◆ **Ihre Aufgaben**:
1. Prüfen Sie, ob die folgenden Aussagen mit dem Text über den Song Contest übereinstimmen, und belegen Sie jedes Ja oder Nein mit den entscheidenden Worten des Textes als wörtlichem Zitat. (a) Dschingis Khan erreichte 1979 für Deutschland den zweiten Platz. (b) Die Ukraine war ohne Halbfinale direkt für den Auftritt am Samstag gesetzt. (c) Die Türkei vergab zwölf Punkte an Max.
2. Führen Sie den Text über den Song Contest im Anschluss an seinen letzten Satz fort.

◆ **Angezeigter Text**:
----

So schwachsinnig die Performance der östlichen Jägercombo auch war, so sehr scheint die Ethno-Masche den Europäern gefallen zu haben: 280 Punkte gab es für die Karpaten-Variante der Gruppe Dschingis Khan, die im Jahre 1979 den zweiten Platz für Deutschland ertanzt hatte. Offensichtlich hatten die Ukrainer – sie mussten sich erst im Halbfinale am vergangenen Mittwoch die Chance auf einen Auftritt am Samstag erstreiten – vom Sieg Sertab Ereners im vergangenen Jahr gelernt: Was ankommt, sind Songs, die so klingen, wie sich der ordinäre Tui-Tourist das Heimatland des Sängers vorstellt.

Sertab Erener hatte mit ihrem Song »All That I Want« ein Bild der Türkei zwischen Bauchtanz, Harem und postsexueller Erschöpfung gezeigt. Ruslana gab mit dem Siegertitel »Wild Dance« die Ukraine als ein Land wieder, in dem Menschen seltsame Dinge tragen, ziemlich unkoordiniert herumtanzen, insgesamt aber bei aller Armut glücklich sind.

Irgendwie auch authentisch war der Beitrag »Lane moj« aus Serbien-Montenegro, gesungen von Îeljko Joksimoviç. Der Sänger klang traurig, depressiv und wurde begleitet von einer ebenso traurig dreinschauenden Geigerin. Zwar wird ein ewiges Rätsel bleiben, worum es bei »Lane moj« eigentlich geht, aber das Lied strahlt immerhin die ganze Wehmut eines Landes aus, das eigentlich keines mehr ist und zum ersten Mal seit zwölf Jahren wieder beim Song Contest antreten durfte. Genauso stellt man sich eben Serbien-Montenegro vor. Höchst interessant dabei war übrigens das Wahlverhalten der Balkanstaaten: Sie stimmten sich gegenseitig auf Top-Plätze, als hätte es vor wenigen Jahren keine Kriege gegeben, in denen sich die verschiedenen Staaten gegenseitig bekämpft haben. Da steht zu befürchten, dass sich auch in den nächsten Jahren eine Balkan-Bürgerkriegsallianz herausbildet – ganz nach dem mittlerweile etwas kraftlos gewordenen skandinavischen Song-Contest-Kuscheln, bei dem sich die skandinavischen Länder gegenseitig ihre Stimmen geben.

Für Deutschland stellt sich angesichts der Ethno-Flut langsam die Frage, ob man weiterhin auf möglichst klassische Popmusik setzen soll – egal ob sie von musikalischen Blindgängern wie Corinna May oder Pumuckl-Imitaten wie Lou vorgetragen werden. Selbst die geballte Marketing-Power, die Stefan Raab seinem Schützling Maximilian Nepomuk Mutzke angedeihen ließ, hat letztendlich nichts genützt: Platz acht sprang für die singende Atom-Augenbraue heraus. Besonders enttäuschend und wahrscheinlich ein schwerer Rückschlag für die EU-Beitrittsbestrebungen der Türkei war, dass die Türken Max bloß fünf Punkte zugestehen wollten. Dabei hatte sich Raab derart bemüht: Seit einer Woche sendete er sein »TV Total« aus Istanbul, tourte mit Max durch türkische Talkshows, lud in seine eigene Show Dutzende prominente Türken ein und ließ gar einen türkischen Text für »Can’t Wait Until Tonight« anfertigen.

----

◆ **Vorliegende Einträge**:
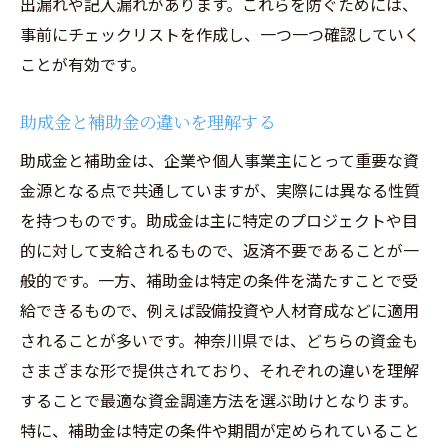
出漏れや記入漏れがあります。これらを防ぐためには、
事前にチェックリストを作成し、一つ一つ確認していく
ことが有効です。
助成金と補助金の違いを理解する
助成金と補助金は、企業や個人事業主にとって重要な資
金源となる点で共通していますが、実際には異なる性質
を持つものです。助成金は主に特定のプロジェクトや目
的に対して支給されるもので、返済不要であることが一
般的です。一方、補助金は特定の条件を満たすことで受
給できるもので、例えば設備投資や人材育成などに適用
されることが多いです。神奈川県では、どちらの資金も
さまざまな形で提供されており、それぞれの違いを理解
することで最適な資金調達方法を選ぶ助けとなります。
特に、補助金は特定の条件や期間が定められていること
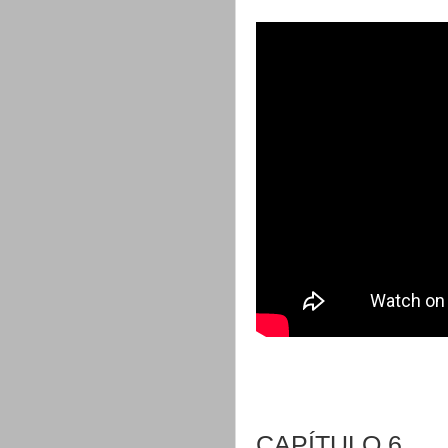
CAPÍTULO 6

----

◆ **Lösungen**:
1.
(a) Ja: „die im Jahre 1979 den zweiten Platz für Deutschland ertanzt hatte“
(b) Nein: „sie mussten sich erst im Halbfinale am vergangenen Mittwoch die Chance auf einen Auftritt am Samstag erstreiten“
(c) Nein: „dass die Türken Max bloß fünf Punkte zugestehen wollten“

2.
Zweifellos: Max ist ein sympathischer kleiner Klemmi aus Waldshut mit einer beeindruckenden Stimme, ähnlich der Joe Cockers vor dessen Whiskey-Diät. Vielleicht aber hat Stefan Raab bei seiner Planung übersehen, dass die Zeit der in echsenartiger Bewegungslosigkeit vorgetragenen Balladen beim Song Contest vorbei ist, seit Corinna May sich bei ihrem Auftritt im Jahr 2002 aus den Herzen der Europäer stampfte. Was heute offenbar zählt, ist eine möglichst aufwändige Bühnenshow, die einen möglichst bekloppten Song flankiert. Vielleicht hätte Max die Angelegenheit noch retten können, wenn er strategisch klug vom Barhocker gefallen wäre.

Aus der abermaligen Niederlage für Deutschland bei einem professionell gehypten Song kann nur eines folgen: Im nächsten Jahr muss Heino mit einer Schwarzwaldmelodie antreten, umrahmt von jungen Tänzerinnen. Max sieht das naturgemäß anders. Ein bisschen sauer über seinen achten Platz, schrieb er die Niederlage der »Politik« und »Nachbarschaftsfreundschaften« zu, bei denen Deutschland traditionell das Nachsehen hat. Eine großartige Analyse für einen 22jährigen Abiturienten.

Um zu gerechteren Entscheidungen zu kommen, müsste der Song Contest abermals reformiert werden. Das System mit dem Halbfinale nämlich krankt daran, dass beinahe alle Staaten, die über das Halbfinale qualifiziert wurden, auch am Samstag auf die oberen Plätze kamen. Die Ukraine gehört da ebenso dazu wie Griechenland, Serbien-Montenegro, Bosnien-Herzegowina oder Albanien. Der Vorteil, sich so in die große Show zu mogeln, liegt auf der Hand: Selbst Songs, die ohne eine großartige Melodie auskommen, setzen sich im Halbfinale in den Gehörgängen der Zuseher fest und werden dann auf der großen Gesangsparty wenige Tage später wieder erkannt. Da erscheint dann vieles schöner, als es tatsächlich ist.

Im Mai 2005 also wird das vierstündige Spektakel aus Kiew übertragen, was noch spannender als der Contest in Istanbul zu werden verspricht. Auf einer Pressekonferenz kurz nach dem Sieg von Ruslana wurden schon die ersten Zweifel laut, ob die bankrotte Ex-Sowjetrepublik es überhaupt schaffen wird, eine Veranstaltung wie den Song Contest zu managen. Schließlich kennt man die Ukraine lediglich von einer anderen Großveranstaltung, die allerdings auch schon 18 Jahre zurück liegt und ebenfalls schlecht organisiert worden war: das Reaktorunglück von Tschernobyl. Selbst nach ihrem Sieg musste sich Ruslana noch dafür rechtfertigen. Ein Reporter fragte sie nach ihren Gedanken zu Tschernobyl, Ruslana aber wollte »die Vergangenheit vergessen« und der Welt die Schönheit der Ukraine zeigen. Das kann sie im nächsten Mai tun: Tschernobyl, sicherlich eine der Schönheiten der Ukraine, liegt nur rund 200 Kilometer von Kiew entfernt.